Saisie d’une question préjudicielle transmise par le Conseil d’Etat, la juridiction de l’Union a estimé que la CSPE ne se conformait que partiellement aux conditions posées par les directives relatives aux droits d’accise, concernant notamment la taxation des produits énergétiques, et prévoyant que toute imposition supplémentaire à l’accise réponde à une finalité spécifique.

La CSPE visait en effet à compenser diverses charges liées au service public de l’électricité.

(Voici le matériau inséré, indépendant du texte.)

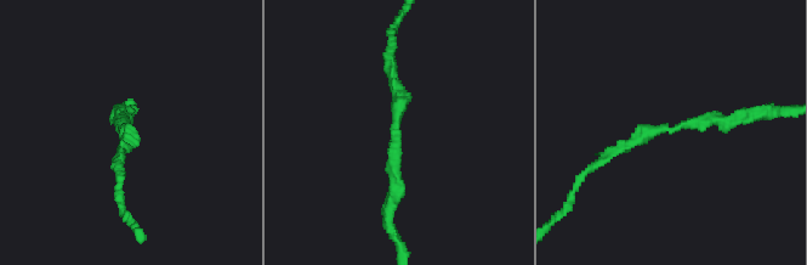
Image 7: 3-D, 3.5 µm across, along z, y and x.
{"why": "now the EM", "act": "look", "view": "em", "slice": "xy", "step": 5, "show": "tint", "pic": 7, "at": [671, 128]}

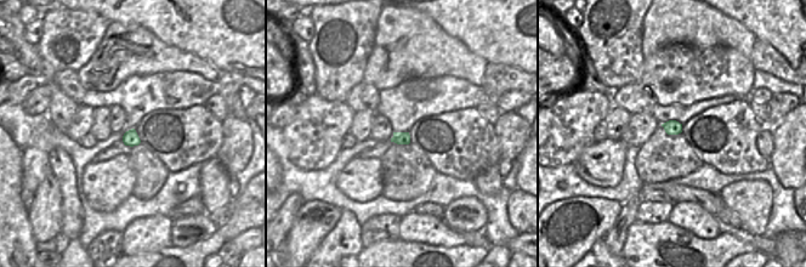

Si la finalité visant au financement de l’achat d’énergies renouvelables a été jugée compatible avec le droit de l’Union, la vocation de la CSPE à financer d’autres charges régaliennes comme la péréquation tarifaire (lissage du prix de l’électricité sur le territoire), diverses mesures sociales ou le fonctionnement d’organismes publics a au contraire été jugée incompatible, de sorte que la conventionalité de cette taxe n’a été que partiellement admise.

L’arrêt du 25 juillet 2018 prévoit expressément que les contribuables concernés peuvent prétendre à un remboursement partiel de la CSPE. L’affaire est désormais renvoyée devant le Conseil d’Etat qui sera amené à se prononcer sur les modalités précises de mise en œuvre de la décision européenne.

D’après les données publiées par la Commission de régulation de l’énergie, le remboursement pourrait concerner une part de 29% à 36% de la CSPE acquittée selon les années.

Le régime de la CSPE ayant été réformé en 2016, les délais pour réclamer la restitution partielle de la taxe payée jusqu’en 2015 sont expirés.

Toutefois, les nombreux contribuables ayant introduit des réclamations dans l’année suivant le paiement de la taxe ont à vocation à bénéficier de cette décision.

Il faut en effet rappeler que de nombreux motifs de contestations avaient été élevés contre la CSPE. Le Conseil constitutionnel avait jugé le 18 juillet 2014 que cette taxe était constitutionnelle. Le 22 juillet 2015, le Conseil d’État avait également évacué un autre motif de contestation tenant aux règles européennes relatives aux aides d’État.

Ces moyens infructueux avaient toutefois motivé de nombreux contribuables à introduire des contestations. Les données communiquées par l’État font état de plus de 55.000 réclamations, dont 14.000 seraient pendantes devant les juridictions administratives.

Or, ces réclamations et contentieux peuvent désormais être utilement redirigées au regard de l’arrêt CJUE du 25 juillet 2018.